- **Fragmento seleccionado**:

      Cerca de las 11.30, media hora antes de que llegaran a Hernani los reyes españoles, agentes de la Ertzaintza que realizaban labores de vigilancia localizaron ocho granadas en un bosque cercano al caserío Zabalaga, donde se encuentra el museo Chillida- Leku. Posteriormente, los artefactos fueron desactivados por la Unidad de Explosivos de la Ertzaintza.

      Según informó el Departamento de Interior del Gobierno de Lakua, las granadas, tipo Mecar 43, estaban unidas por un cable detonante y preparadas para ser explosionadas mediante un temporizador.

      Las granadas aparecieron en una zona que ha sido continuadamente rastreada en las últimas semanas y que ha estado sometida a numerosos controles y cacheos policiales. No obstante, los activistas burlaron todas las medidas de seguridad y los artefactos fueron detectados apenas media hora antes de la llegada de los monarcas españoles.

      Además de los reyes, en Chillida-Leku se dieron cita el presidente del Gobierno español, José María Aznar; el canciller alemán Gerhard Schröder; la presidenta del Senado español, Esperanza Aguirre; el ministro español de Interior, Jaime Mayor Oreja; la ministra de Cultura, Pilar del Castillo; la vicepresidenta de la Comisión Europea, Loyola de Palacio; el Defensor del Pueblo, Enrique Múgica, y el lehendakari Juan José Ibarretxe.

- **Datos para revisar**:
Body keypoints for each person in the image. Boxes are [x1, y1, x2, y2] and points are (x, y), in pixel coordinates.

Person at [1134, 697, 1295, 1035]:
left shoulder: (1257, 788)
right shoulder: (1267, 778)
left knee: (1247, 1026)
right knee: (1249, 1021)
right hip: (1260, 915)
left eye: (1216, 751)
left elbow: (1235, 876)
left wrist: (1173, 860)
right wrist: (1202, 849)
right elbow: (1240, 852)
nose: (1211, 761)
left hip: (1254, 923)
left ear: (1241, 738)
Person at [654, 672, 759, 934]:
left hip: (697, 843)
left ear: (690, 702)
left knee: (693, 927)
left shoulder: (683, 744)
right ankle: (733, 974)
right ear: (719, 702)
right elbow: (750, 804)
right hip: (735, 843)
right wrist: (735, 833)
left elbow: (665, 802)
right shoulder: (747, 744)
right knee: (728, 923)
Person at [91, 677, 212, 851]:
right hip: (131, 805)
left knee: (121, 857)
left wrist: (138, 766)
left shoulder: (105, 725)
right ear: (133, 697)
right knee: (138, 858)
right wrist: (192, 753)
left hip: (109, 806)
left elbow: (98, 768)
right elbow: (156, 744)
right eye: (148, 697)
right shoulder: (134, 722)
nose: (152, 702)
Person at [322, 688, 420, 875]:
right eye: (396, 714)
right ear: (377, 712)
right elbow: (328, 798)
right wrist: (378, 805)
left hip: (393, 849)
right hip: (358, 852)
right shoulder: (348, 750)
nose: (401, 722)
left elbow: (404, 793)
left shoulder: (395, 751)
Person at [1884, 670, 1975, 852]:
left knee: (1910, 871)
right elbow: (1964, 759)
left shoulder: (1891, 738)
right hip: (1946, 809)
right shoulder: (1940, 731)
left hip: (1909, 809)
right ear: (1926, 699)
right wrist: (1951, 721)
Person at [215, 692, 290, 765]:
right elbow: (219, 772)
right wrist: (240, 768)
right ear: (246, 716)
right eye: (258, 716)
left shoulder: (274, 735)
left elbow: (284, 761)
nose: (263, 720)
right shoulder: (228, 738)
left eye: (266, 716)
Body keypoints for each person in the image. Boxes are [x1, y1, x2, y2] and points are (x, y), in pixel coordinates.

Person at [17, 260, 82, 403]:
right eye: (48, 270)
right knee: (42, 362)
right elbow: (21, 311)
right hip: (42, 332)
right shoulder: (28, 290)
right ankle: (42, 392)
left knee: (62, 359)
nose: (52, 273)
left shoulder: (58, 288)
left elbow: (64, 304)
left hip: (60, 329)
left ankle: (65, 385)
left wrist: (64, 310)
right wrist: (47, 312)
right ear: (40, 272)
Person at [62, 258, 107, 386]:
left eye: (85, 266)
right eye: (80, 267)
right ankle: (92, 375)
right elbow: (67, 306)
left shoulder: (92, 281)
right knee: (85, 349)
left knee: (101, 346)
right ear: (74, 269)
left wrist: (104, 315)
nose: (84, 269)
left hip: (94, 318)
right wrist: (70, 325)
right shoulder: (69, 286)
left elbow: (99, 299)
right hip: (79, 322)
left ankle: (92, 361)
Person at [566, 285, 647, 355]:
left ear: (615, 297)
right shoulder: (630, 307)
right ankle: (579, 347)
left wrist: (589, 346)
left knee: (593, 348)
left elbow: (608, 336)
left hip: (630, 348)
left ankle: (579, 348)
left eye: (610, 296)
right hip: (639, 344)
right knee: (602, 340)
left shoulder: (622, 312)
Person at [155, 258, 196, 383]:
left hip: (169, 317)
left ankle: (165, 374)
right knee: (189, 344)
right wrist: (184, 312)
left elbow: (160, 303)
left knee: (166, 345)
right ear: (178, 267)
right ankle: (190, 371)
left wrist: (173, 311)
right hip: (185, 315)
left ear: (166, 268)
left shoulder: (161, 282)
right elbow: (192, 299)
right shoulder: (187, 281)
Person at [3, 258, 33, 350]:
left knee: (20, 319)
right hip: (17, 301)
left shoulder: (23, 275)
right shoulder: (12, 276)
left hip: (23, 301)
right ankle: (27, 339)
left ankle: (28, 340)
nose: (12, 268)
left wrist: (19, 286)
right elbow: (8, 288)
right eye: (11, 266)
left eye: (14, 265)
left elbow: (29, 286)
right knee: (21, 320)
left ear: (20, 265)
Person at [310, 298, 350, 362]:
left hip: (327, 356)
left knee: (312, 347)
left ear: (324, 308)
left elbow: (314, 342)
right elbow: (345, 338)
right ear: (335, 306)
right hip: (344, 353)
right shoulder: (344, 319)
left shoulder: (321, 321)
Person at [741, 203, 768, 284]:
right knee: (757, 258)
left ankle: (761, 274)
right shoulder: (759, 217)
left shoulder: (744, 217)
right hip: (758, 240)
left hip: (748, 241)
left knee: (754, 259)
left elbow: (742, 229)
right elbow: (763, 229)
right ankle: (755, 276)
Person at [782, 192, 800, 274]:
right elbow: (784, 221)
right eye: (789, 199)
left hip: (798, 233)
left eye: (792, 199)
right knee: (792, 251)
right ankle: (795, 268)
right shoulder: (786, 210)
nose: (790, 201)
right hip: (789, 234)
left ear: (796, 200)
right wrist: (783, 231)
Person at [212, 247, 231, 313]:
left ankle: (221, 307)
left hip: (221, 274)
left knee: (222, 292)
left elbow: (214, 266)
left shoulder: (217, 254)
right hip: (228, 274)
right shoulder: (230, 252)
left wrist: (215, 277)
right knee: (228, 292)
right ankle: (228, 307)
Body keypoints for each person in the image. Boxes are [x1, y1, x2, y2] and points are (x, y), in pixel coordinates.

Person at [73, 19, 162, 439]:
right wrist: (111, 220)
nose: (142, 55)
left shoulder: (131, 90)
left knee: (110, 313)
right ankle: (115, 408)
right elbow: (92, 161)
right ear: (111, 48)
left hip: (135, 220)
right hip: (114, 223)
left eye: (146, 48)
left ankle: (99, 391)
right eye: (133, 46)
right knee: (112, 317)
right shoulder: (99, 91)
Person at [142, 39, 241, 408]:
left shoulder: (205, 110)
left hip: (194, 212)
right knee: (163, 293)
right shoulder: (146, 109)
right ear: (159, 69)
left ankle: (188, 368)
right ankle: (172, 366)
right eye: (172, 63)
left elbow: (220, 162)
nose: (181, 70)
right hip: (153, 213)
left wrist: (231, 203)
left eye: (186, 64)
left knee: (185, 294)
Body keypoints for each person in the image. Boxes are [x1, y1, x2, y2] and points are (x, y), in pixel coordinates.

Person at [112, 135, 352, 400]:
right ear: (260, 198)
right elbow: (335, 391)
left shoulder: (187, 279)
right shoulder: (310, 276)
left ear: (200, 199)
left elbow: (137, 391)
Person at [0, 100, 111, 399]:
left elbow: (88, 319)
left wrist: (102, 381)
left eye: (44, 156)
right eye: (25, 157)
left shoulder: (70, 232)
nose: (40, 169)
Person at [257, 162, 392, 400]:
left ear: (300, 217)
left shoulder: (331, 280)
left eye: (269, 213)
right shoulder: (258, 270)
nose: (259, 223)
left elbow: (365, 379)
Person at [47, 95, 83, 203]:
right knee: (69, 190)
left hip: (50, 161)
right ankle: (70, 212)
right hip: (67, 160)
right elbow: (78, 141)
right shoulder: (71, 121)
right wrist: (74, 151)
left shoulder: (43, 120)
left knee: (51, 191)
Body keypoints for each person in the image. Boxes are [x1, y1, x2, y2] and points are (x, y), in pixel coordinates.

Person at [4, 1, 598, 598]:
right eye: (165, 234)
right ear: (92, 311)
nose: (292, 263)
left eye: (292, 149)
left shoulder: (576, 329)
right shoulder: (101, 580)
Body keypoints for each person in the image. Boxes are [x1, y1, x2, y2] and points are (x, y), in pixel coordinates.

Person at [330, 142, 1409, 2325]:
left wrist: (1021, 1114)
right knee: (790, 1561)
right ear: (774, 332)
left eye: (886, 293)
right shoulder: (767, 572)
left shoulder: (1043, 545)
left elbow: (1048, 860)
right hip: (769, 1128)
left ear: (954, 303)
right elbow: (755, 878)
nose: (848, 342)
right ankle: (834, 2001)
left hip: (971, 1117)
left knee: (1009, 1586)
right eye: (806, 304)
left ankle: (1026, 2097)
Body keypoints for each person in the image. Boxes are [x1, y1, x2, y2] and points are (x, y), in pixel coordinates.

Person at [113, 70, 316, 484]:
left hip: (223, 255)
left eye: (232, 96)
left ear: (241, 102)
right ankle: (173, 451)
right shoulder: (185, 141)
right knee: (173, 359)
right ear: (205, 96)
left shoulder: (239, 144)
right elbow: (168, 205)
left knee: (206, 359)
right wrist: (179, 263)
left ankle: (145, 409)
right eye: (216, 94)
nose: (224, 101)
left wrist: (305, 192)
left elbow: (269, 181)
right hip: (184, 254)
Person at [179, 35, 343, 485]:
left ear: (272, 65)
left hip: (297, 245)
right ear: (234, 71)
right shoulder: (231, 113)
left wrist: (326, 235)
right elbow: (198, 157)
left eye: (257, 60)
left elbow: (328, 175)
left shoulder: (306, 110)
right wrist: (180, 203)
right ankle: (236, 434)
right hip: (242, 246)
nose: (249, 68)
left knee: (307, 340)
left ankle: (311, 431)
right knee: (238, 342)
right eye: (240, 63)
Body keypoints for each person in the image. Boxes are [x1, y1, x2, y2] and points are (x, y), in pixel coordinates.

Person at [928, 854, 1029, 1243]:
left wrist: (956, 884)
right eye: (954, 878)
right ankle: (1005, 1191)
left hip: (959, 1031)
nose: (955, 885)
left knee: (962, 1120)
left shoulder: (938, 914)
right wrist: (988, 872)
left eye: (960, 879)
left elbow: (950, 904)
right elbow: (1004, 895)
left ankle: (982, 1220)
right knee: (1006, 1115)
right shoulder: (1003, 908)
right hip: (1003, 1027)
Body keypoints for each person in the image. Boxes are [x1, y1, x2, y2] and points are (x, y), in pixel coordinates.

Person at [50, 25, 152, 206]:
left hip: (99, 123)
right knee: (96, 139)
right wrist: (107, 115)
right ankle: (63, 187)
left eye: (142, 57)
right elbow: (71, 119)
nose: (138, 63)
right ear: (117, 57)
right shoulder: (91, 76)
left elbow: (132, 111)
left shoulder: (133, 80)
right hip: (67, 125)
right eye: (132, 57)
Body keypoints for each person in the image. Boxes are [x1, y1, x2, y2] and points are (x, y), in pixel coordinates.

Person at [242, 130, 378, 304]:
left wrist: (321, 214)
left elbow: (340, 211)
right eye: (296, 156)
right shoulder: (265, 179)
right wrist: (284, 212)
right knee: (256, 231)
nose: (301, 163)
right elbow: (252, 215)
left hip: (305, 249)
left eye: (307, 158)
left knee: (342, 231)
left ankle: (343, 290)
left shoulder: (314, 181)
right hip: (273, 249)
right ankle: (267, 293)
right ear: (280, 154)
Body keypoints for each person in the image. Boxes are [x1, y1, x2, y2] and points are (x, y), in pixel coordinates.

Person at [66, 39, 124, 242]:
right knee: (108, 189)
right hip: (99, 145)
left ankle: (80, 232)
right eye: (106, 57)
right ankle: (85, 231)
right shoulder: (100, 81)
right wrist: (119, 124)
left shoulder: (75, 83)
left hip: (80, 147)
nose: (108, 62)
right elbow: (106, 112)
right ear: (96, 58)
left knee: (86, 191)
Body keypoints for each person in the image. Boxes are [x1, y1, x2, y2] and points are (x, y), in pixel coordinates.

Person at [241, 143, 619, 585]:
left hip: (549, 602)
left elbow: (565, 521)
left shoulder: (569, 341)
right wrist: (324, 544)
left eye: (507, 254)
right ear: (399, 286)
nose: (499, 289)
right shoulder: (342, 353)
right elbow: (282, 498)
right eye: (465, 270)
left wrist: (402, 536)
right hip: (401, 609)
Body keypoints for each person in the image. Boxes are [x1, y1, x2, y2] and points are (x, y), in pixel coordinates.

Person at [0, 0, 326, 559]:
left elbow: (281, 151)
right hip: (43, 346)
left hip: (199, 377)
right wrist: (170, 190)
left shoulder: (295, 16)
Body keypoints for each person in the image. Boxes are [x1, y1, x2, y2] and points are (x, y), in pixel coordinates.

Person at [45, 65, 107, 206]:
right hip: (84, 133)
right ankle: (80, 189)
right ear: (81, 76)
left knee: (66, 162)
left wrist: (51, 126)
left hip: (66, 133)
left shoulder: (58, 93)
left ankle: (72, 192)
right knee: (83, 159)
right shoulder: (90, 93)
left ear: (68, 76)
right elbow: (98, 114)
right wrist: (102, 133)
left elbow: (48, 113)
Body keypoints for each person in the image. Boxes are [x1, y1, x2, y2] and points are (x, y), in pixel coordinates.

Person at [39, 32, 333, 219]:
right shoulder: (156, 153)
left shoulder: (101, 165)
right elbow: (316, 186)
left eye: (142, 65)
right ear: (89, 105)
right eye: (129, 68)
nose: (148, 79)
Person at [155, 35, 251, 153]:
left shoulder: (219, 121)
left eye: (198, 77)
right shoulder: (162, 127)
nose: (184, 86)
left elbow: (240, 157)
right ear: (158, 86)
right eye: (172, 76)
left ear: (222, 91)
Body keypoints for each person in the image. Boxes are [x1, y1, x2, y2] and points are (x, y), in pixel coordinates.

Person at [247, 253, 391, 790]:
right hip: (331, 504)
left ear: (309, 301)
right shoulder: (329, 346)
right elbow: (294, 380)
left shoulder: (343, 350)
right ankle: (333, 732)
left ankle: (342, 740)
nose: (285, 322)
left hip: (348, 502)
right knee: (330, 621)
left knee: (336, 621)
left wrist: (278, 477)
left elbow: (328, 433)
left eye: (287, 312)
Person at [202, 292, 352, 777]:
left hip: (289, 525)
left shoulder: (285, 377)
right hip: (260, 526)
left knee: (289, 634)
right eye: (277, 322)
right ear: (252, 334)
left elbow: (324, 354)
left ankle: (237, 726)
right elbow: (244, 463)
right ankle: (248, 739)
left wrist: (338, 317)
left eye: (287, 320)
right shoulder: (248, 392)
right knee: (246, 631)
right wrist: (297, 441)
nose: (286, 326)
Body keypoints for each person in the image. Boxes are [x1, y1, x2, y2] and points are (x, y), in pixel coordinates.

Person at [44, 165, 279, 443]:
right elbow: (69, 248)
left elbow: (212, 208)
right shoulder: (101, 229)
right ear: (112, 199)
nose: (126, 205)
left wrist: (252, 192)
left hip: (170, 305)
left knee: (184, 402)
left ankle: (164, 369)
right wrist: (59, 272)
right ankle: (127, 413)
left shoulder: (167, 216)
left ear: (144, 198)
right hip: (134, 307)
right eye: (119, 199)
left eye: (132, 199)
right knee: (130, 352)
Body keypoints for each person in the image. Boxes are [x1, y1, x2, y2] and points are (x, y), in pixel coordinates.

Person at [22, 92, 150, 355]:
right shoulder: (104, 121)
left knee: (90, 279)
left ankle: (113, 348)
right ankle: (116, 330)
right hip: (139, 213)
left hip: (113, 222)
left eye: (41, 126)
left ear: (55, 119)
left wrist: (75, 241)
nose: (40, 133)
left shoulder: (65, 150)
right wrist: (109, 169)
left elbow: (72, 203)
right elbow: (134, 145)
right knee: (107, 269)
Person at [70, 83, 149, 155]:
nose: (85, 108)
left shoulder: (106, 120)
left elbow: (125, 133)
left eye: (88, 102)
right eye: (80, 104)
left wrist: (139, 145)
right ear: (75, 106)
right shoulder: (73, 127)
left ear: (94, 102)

- **Objetivo de la tarea**:
Repite al pie de la letra la parte del texto sobre las granadas halladas en Hernani que va desde "Además de los" hasta "Juan José Ibarretxe.", ambos incluidos.

- **Respuesta del ejercicio**:
Además de los reyes, en Chillida-Leku se dieron cita el presidente del Gobierno español, José María Aznar; el canciller alemán Gerhard Schröder; la presidenta del Senado español, Esperanza Aguirre; el ministro español de Interior, Jaime Mayor Oreja; la ministra de Cultura, Pilar del Castillo; la vicepresidenta de la Comisión Europea, Loyola de Palacio; el Defensor del Pueblo, Enrique Múgica, y el lehendakari Juan José Ibarretxe.